**DATA TO EXAMINE**.
──────

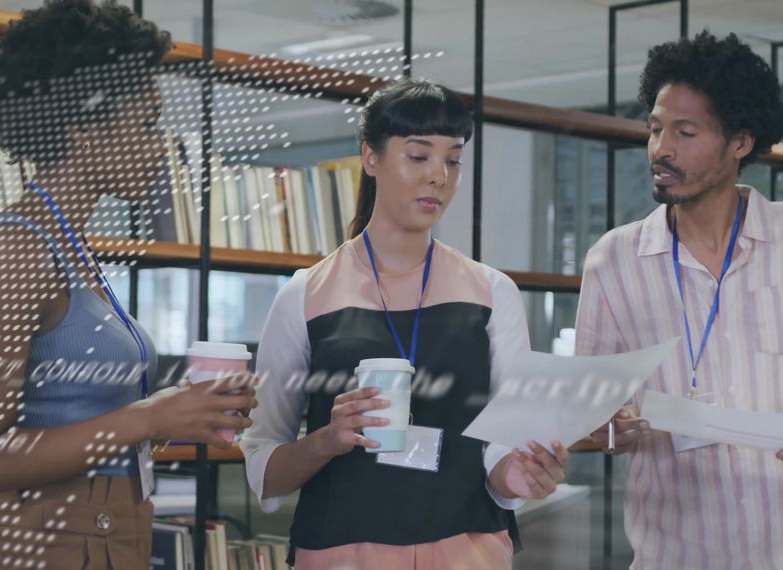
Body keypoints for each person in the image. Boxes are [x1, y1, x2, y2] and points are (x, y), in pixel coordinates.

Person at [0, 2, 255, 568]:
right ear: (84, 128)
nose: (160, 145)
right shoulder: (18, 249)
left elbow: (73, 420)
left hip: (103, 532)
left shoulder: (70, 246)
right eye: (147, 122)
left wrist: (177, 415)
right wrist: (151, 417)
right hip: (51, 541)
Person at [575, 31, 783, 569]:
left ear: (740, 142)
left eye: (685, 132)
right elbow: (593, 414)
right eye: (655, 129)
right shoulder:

──────

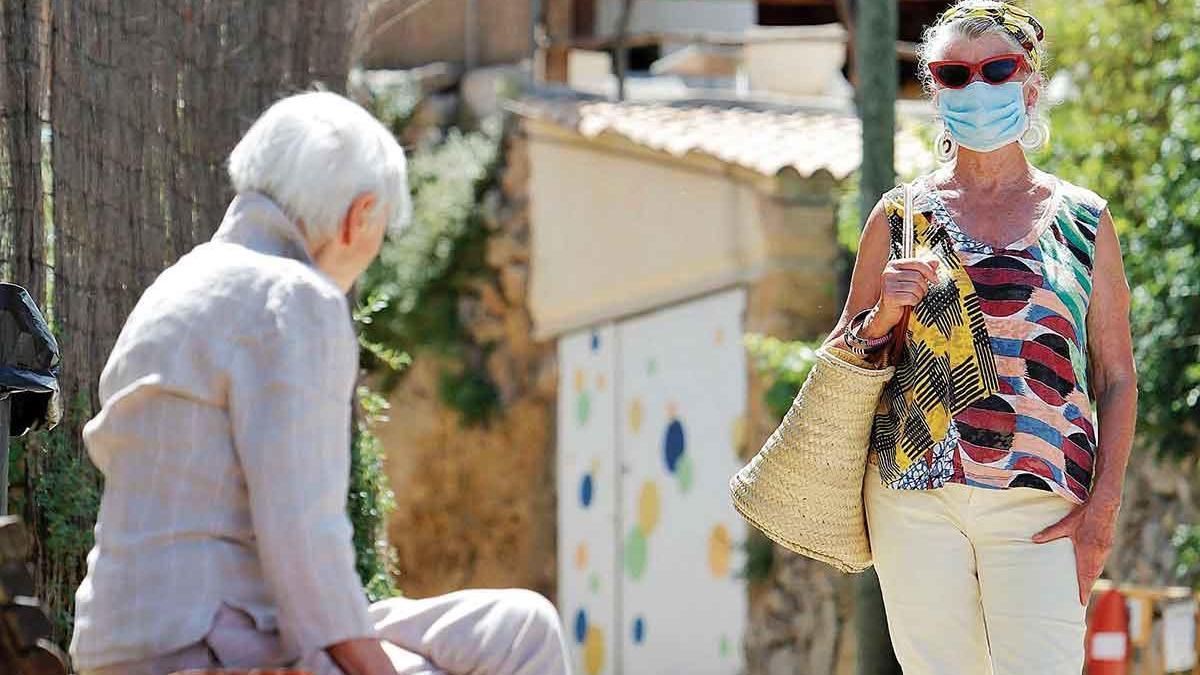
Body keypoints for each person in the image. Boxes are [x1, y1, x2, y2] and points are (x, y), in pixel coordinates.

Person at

──────

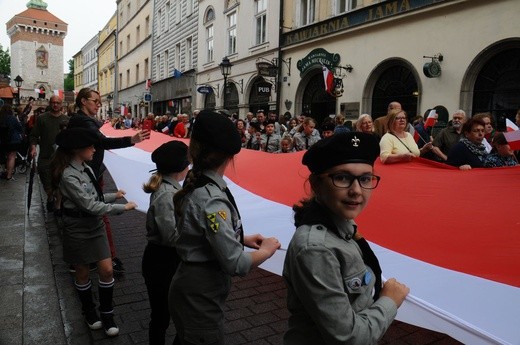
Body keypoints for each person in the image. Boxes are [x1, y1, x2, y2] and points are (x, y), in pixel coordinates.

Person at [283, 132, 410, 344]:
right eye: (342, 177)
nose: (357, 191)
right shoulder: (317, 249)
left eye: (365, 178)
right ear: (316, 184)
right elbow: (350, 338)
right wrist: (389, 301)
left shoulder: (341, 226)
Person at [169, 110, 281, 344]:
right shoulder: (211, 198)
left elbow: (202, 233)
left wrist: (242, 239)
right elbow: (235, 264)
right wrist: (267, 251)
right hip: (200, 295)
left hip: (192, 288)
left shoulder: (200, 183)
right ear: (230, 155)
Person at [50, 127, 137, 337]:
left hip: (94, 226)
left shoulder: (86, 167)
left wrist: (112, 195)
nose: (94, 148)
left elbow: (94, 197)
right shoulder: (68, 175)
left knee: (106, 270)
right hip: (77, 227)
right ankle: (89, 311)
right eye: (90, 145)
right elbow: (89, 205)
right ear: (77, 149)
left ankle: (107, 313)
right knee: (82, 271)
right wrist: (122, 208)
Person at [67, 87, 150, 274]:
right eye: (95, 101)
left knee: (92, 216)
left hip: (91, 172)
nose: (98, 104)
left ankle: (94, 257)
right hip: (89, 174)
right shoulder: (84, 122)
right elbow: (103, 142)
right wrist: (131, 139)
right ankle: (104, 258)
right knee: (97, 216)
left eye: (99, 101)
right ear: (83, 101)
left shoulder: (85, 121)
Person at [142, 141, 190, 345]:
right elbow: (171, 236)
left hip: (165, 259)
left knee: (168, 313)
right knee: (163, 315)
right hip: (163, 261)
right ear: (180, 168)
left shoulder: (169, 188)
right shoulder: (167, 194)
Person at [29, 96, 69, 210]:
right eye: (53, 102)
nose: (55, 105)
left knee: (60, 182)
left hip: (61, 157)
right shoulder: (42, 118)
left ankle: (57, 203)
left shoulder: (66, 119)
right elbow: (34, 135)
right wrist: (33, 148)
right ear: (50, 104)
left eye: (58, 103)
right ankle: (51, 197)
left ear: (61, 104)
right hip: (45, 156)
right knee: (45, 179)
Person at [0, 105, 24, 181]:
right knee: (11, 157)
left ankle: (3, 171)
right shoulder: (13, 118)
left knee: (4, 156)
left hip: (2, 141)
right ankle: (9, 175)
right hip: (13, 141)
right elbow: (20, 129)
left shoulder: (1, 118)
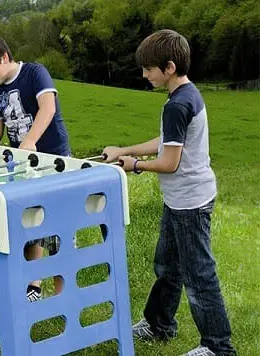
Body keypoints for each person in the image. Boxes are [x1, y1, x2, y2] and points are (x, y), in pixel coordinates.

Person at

──────

Each line in the listing above from the one containing "right hip: (77, 227)" through the one containing "right ankle: (104, 258)" should be repeated exactly, and no other line.

right hip: (77, 227)
right ankle: (89, 311)
right eye: (90, 145)
right elbow: (89, 205)
right ear: (77, 149)
left ankle: (107, 313)
right knee: (82, 271)
right wrist: (122, 208)
Person at [67, 87, 150, 274]:
right eye: (95, 101)
left knee: (92, 216)
left hip: (91, 172)
nose: (98, 104)
left ankle: (94, 257)
right hip: (89, 174)
right shoulder: (84, 122)
right elbow: (103, 142)
right wrist: (131, 139)
right ankle: (104, 258)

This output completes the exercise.